I. Hate. Sounding like a salesman.
But that is exactly what happens when, at a clients request, I explain the rationale for custom inserts in the management of plantar fascia pain. The most common question goes something like, "How are custom inserts going to be any different than the inserts I bought at the shoe store?"
All the discussion is for good reason. Custom inserts are often used and abused as a treatment option, and many clients pay cash if their health insurance does not cover them. Thankfully, the rationale is far more science than marketing hype. When used with attention to detail, they are often effective in dealing with this common, stubborn problem.
Without getting too geeky about ankle/foot biomechanics and the function of the plantar fascia (PF), we'll just say that there are many causes of plantar fascitis. The function of the achilles tendon and great toe are intimately connected to the plantar fascia, and inflexibility or weakness at either point can place undue strain across it. People with high arches typically have PF for different reasons than those with low arches.
The most important thing that you need to understand about plantar fascitis is that the problem is not due to ground pressure into the foot, but from abnormal strain ACROSS the length of the foot. The chronic pain, inflammation, and degenerative changes are coming from the PF being pulled apart and/or twisted, not from being pressed into.
This is why squishy shoes, gel heel cups, and soft cushioning inserts rarely provide long-term relief.
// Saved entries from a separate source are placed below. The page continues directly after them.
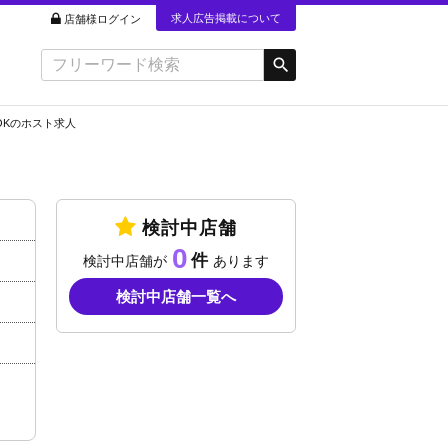
求人広告掲載について
店舗様ログイン
OKのホスト求人
検討中店舗
0
検討中店舗が
あります
検討中店舗一覧へ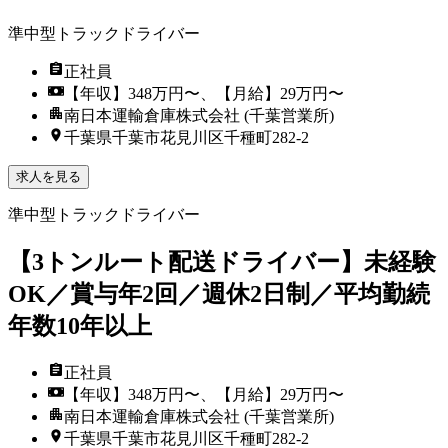
準中型トラックドライバー
正社員
【年収】348万円〜、【月給】29万円〜
南日本運輸倉庫株式会社 (千葉営業所)
千葉県千葉市花見川区千種町282-2
求人を見る
準中型トラックドライバー
【3トンルート配送ドライバー】未経験
OK／賞与年2回／週休2日制／平均勤続
年数10年以上
正社員
【年収】348万円〜、【月給】29万円〜
南日本運輸倉庫株式会社 (千葉営業所)
千葉県千葉市花見川区千種町282-2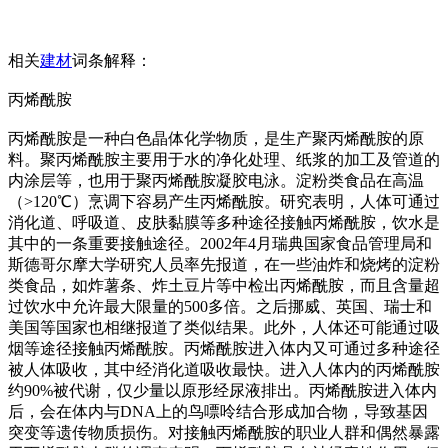
相关
建材
词条解释：
丙烯酰胺
丙烯酰胺是一种白色晶体化学物质，是生产聚丙烯酰胺的原
料。聚丙烯酰胺主要用于水的净化处理、纸浆的加工及管道的
内涂层等，也用于聚丙烯酰胺凝胶电泳。淀粉类食品在高温
（>120℃）烹调下容易产生丙烯酰胺。研究表明，人体可通过
消化道、呼吸道、皮肤黏膜等多种途径接触丙烯酰胺，饮水是
其中的一条重要接触途径。2002年4月瑞典国家食品管理局和
斯德哥尔摩大学研究人员率先报道，在一些油炸和烧烤的淀粉
类食品，如炸薯条、炸土豆片等中检出丙烯酰胺，而且含量超
过饮水中允许最大限量的500多倍。之后挪威、英国、瑞士和
美国等国家也相继报道了类似结果。此外，人体还可能通过吸
烟等途径接触丙烯酰胺。丙烯酰胺进入体内又可通过多种途径
被人体吸收，其中经消化道吸收最快。进入人体内的丙烯酰胺
约90%被代谢，仅少量以原形经尿液排出。丙烯酰胺进入体内
后，会在体内与DNA上的鸟嘌呤结合形成加合物，导致基因
突变等遗传物质损伤。对接触丙烯酰胺的职业人群和偶然暴露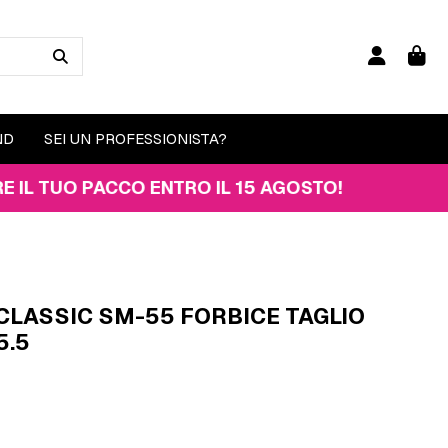
ND
SEI UN PROFESSIONISTA?
O PACCO ENTRO IL 15 AGOSTO!
CLASSIC SM-55 FORBICE TAGLIO
5.5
In fact, fluffy footwear like Crocs may make the problem worse since most provide inadequate rigidity to counter the forces that are pulling the plantar fascia apart.
Some quality shoe stores and Walmart offer off-the-shelf inserts that are "prescribed" based on pressure measures taken when standing on a computer-interfaced mat. That information is somewhat limited:
1. The computer does not identify what takes place when you walk or run.
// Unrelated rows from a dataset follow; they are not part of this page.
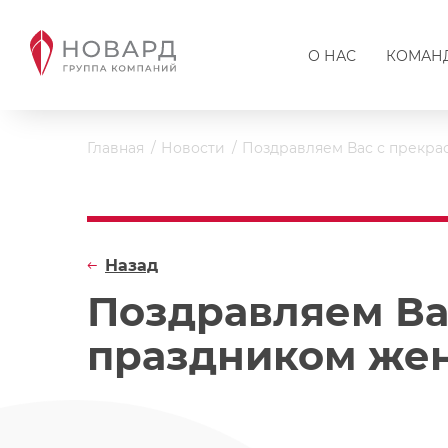
О НАС
КОМАН
Главная
Новости
Поздравляем Вас с прекра
Назад
Поздравляем Ва
праздником жен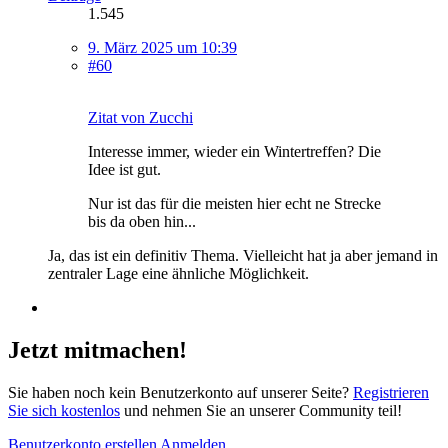
1.545
9. März 2025 um 10:39
#60
Zitat von Zucchi
Interesse immer, wieder ein Wintertreffen? Die
Idee ist gut.
Nur ist das für die meisten hier echt ne Strecke
bis da oben hin...
Ja, das ist ein definitiv Thema. Vielleicht hat ja aber jemand in
zentraler Lage eine ähnliche Möglichkeit.
Jetzt mitmachen!
Sie haben noch kein Benutzerkonto auf unserer Seite?
Registrieren
Sie sich kostenlos
und nehmen Sie an unserer Community teil!
Benutzerkonto erstellen
Anmelden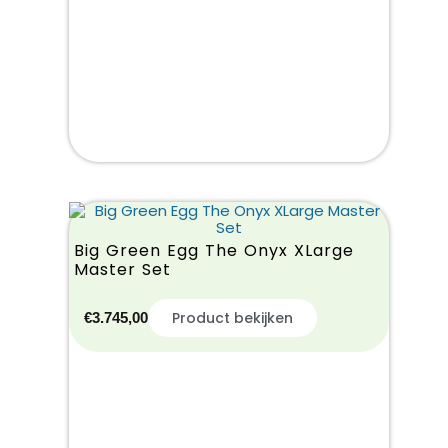
Big Green Egg The Onyx XLarge
Master Set
Product bekijken
€
3.745,00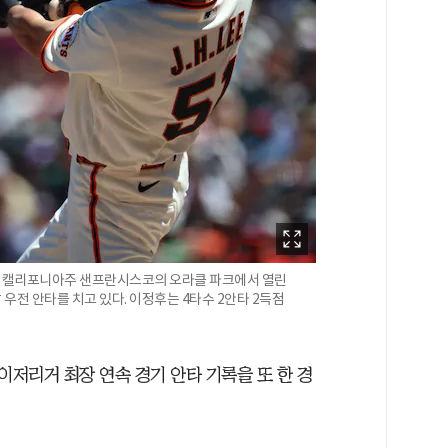
미 캘리포니아주 샌프란시스코의 오라클 파크에서 열린
말 우전 안타를 치고 있다. 이정후는 4타수 2안타 2득점
저리거 최장 연속 경기 안타 기록을 또 한 경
2. Even the best off-the-shelf inserts are shooting for the average foot. To accommodate a large subset of the population, they must necessarily be fairly pliable and thus provide insufficient rigidity and control. Off-the-shelf rigid orthotics are rarely well tolerated because appropriate contour is nearly impossible to achieve with one or three orthotics for every foot type.
3. Footwear makes a difference. The computer doesn't know what shoes you typically need for work, what you prefer, or what is good to "marry" to the right insert.
Now don't get me wrong. When the plantar fascia is acutely inflamed and swollen it will feel better to have just about anything soft between your foot and the ground. And if you bought a $12 Doctor Scholls or other over-the-counter insert and it relieved the pain, then that's great. Really, why not try it?
When those fail, here is what custom inserts have to offer:
1. Based off a static and dynamic (you move!) ankle and foot evaluation, they can specifically facilitate the "help" of the achilles tendon and great toe, thus taking some of the strain off the plantar fascia.
2. They can provide some rigidity to help resist the strain and twisting forces. We have found that in reality, a custom insert made with a semi-rigid shell is better tolerated and just as effective as a rock hard, crush-your-foot-to-smithereens rigid shell.
3. They can promote more even distribution of pressure throughout the length of the foot (including ON the plantar fascia) sparing the typical high pressure areas on the heel bone and the ball of the foot that twists and pulls the plantar fascia apart. Based off a plaster cast of the foot, custom inserts truly stand out as the only option for pressure redistribution.